Blastoise shouldn't be switching into Jolt and Gar, but EQ's literally the reason they (especially Gar) don't want to switch into *it*. That's literally the point of using Blastoise (and not Cloyster, Gyarados, Kingler, or Lapras). Now, it is possible to run a Pokemon without the standard moves everyone expects, and it can even do well for a while because they're effectively playing against a Pokemon with 5 or 6 moves (the ones it actually has, and the ones they expect it to have). But you must realise that that kind of bluff depends on it not being the done thing; if I know you don't use EQ on Blastoise then I won't play around the possibility and you're playing a shitty knockoff of one of those four. Surprise sets are neat for individual players (provided they don't use them all the time), but putting them in an analysis as main sets is kinda paradoxical; the moment they're there, they're outdated, because people will expect them.
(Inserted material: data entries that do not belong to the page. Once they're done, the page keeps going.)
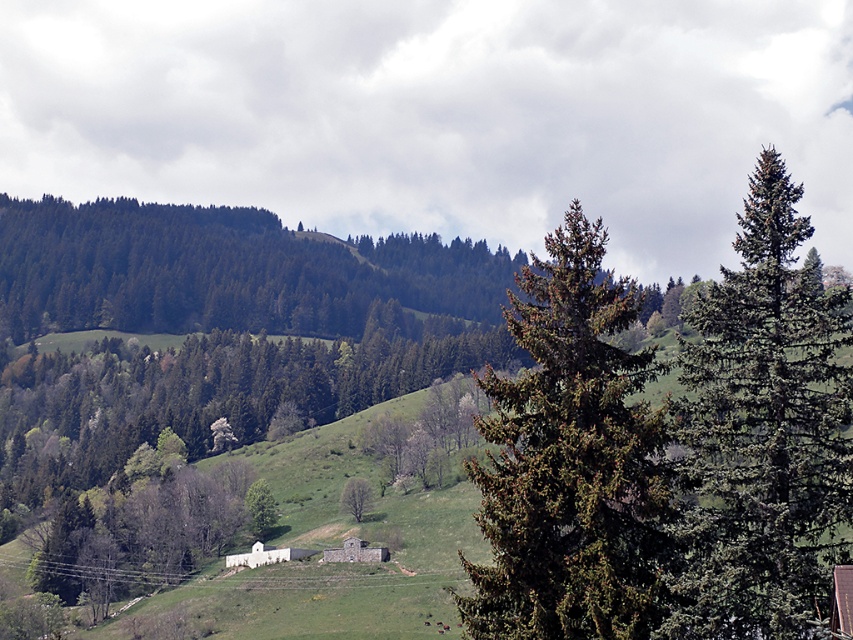
Looking at this image, does green needle-like tree at right appear over green matte tree at lower left?

Yes.

Is green needle-like tree at right positioned before green matte tree at lower left?

Yes, green needle-like tree at right is closer to the viewer.

The height and width of the screenshot is (640, 853). What are the coordinates of `green needle-like tree at right` in the screenshot? It's located at (763, 433).

Does green needle-like tree at center have a lesser height compared to green matte tree at lower left?

No.

Between green needle-like tree at center and green matte tree at lower left, which one has more height?

With more height is green needle-like tree at center.

Between point (592, 419) and point (132, 509), which one is positioned behind?

Point (132, 509)

You are a GUI agent. You are given a task and a screenshot of the screen. Output one action in this format:
    pyautogui.click(x=<x>, y=<y>)
    Task: Click on the green needle-like tree at center
    The height and width of the screenshot is (640, 853).
    Given the screenshot: What is the action you would take?
    pyautogui.click(x=572, y=461)

Does green needle-like tree at right have a greater height compared to green needle-like tree at center?

In fact, green needle-like tree at right may be shorter than green needle-like tree at center.

Between green needle-like tree at right and green needle-like tree at center, which one has less height?

With less height is green needle-like tree at right.

At what (x,y) coordinates should I click in order to perform the action: click on green needle-like tree at right. Please return your answer as a coordinate pair (x, y). This screenshot has height=640, width=853. Looking at the image, I should click on (763, 433).

You are a GUI agent. You are given a task and a screenshot of the screen. Output one action in this format:
    pyautogui.click(x=<x>, y=<y>)
    Task: Click on the green needle-like tree at right
    This screenshot has height=640, width=853.
    Given the screenshot: What is the action you would take?
    pyautogui.click(x=763, y=433)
Sets that actually do get to be standard (usually) get there because they're inherently good enough to still be worth it if they're expected.

(You're not the first or the best to mistake an unexpected set's gains from surprise for inherent benefits of the set itself; it's an easy trap to fall into.)
 
If you're trying to use Blastoise as a substitute for the generic OU water types then it's inferior, but I think this is unfair to Blastoise. As mentioned above it learns Earthquake and Counter, two moves which I think make it unique.
Nope. Slowbro learns both of those moves, has higher bulk, has the extremely valuable Psychic-typing, and though its attack stat is slightly lower, it still 2HKOs Jolteon and Gengar, the 2 only reasons you'd ever run Earthquake instead of a more useful move. It technically is faster, but there isn't anything slower than Blastoise that you need Earthquake for, and Slowbro can use Thunder Wave to gain speed advantage anyway. Blastoise is completely outclassed in any practical competitive aspects. Using Blastoise over Slowbro or another Water-type would be like using Dewgong over Lapras, a straight downgrade that only has speed as a flimsy excuse to ever use it.
 

Party Boy

Banned
I don't see the words "Surf" and "Hydro Pump" in my post.
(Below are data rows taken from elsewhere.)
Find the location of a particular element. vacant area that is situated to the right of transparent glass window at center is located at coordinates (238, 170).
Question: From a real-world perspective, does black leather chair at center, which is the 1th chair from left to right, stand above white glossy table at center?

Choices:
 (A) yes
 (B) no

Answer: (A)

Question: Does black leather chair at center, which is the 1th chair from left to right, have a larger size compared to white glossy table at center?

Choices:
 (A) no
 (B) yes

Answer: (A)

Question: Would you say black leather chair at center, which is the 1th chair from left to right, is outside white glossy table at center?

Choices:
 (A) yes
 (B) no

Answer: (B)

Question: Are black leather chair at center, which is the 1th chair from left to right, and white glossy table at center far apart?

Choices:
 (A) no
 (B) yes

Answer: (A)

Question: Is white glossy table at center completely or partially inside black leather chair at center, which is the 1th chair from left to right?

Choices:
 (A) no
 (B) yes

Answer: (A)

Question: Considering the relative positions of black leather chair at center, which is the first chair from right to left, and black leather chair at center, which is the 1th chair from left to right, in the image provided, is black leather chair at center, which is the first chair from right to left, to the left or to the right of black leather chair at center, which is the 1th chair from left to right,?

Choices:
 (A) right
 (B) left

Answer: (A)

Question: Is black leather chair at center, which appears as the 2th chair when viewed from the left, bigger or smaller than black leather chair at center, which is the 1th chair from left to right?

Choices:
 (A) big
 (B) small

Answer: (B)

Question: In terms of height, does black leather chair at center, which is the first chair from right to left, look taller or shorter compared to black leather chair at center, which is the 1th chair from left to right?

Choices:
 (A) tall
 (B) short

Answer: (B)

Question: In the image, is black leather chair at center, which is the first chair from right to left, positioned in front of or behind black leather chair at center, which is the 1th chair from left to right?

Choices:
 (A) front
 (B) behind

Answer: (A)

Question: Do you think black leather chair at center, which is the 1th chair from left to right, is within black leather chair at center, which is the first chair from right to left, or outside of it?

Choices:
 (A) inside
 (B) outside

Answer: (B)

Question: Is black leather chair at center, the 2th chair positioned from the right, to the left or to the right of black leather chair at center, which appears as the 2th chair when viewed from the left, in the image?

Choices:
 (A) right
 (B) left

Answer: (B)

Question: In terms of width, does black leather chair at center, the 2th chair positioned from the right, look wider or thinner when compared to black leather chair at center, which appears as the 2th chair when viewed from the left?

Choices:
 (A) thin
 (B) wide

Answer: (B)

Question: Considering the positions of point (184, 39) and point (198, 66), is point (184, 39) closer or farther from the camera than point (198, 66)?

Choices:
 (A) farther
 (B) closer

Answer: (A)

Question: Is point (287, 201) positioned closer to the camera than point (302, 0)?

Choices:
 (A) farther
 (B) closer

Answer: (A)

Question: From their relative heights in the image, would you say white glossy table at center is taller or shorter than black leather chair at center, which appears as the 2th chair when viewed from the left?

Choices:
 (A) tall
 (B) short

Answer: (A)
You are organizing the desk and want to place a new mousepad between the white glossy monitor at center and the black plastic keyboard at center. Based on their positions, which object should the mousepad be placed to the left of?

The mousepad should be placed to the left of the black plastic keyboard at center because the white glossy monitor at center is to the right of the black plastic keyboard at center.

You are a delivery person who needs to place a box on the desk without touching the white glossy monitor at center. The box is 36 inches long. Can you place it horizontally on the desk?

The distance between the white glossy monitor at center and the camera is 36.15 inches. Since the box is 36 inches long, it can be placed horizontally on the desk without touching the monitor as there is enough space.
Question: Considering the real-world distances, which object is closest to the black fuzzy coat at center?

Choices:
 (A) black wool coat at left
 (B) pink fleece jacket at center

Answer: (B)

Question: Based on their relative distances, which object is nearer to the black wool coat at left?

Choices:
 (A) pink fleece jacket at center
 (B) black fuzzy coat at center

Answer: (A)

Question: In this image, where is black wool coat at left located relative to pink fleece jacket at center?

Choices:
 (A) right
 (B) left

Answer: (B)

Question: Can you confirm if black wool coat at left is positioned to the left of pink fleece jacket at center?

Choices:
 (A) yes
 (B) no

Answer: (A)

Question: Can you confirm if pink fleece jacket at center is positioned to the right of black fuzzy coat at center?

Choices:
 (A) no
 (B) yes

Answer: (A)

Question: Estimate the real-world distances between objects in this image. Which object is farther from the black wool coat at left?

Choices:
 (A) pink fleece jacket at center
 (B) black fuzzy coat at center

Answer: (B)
My second paragraph wasn't directed at you, that's why I made it a new paragraph. You sound defensive - I'm not "arguing" with you, we're having a friendly discussion :)

Now, it is possible to run a Pokemon without the standard moves everyone expects, and it can even do well for a while because they're effectively playing against a Pokemon with 5 or 6 moves (the ones it actually has, and the ones they expect it to have). But you must realise that that kind of bluff depends on it not being the done thing; if I know you don't use EQ on Blastoise then I won't play around the possibility and you're playing a shitty knockoff of one of those four. Surprise sets are neat for individual players (provided they don't use them all the time), but putting them in an analysis as main sets is kinda paradoxical; the moment they're there, they're outdated, because people will expect them. Sets that actually do get to be standard (usually) get there because they're inherently good enough to still be worth it if they're expected.

That's a really interesting observation which hadn't occurred to me.
 

Sevi 7

Member
would be like using Dewgong over Lapras, a straight downgrade that only has speed as a flimsy excuse to ever use it.
But Dewgong can use its higher speed with Headbutt, which means when combined with Hyper Beam, you can flinch chansey to death 1% of the time. It's clearly being slept on right now.
 
But Dewgong can use its higher speed with Headbutt, which means when combined with Hyper Beam, you can flinch chansey to death 1% of the time. It's clearly being slept on right now.
Bit more than 1%, particularly if it's paralysed (and if it's not paralysed, why aren't you trying to freeze it?). Lapras with Confuse Ray + Hyper Beam isn't far from par, though (what's the distribution on confusion turns again? I forget).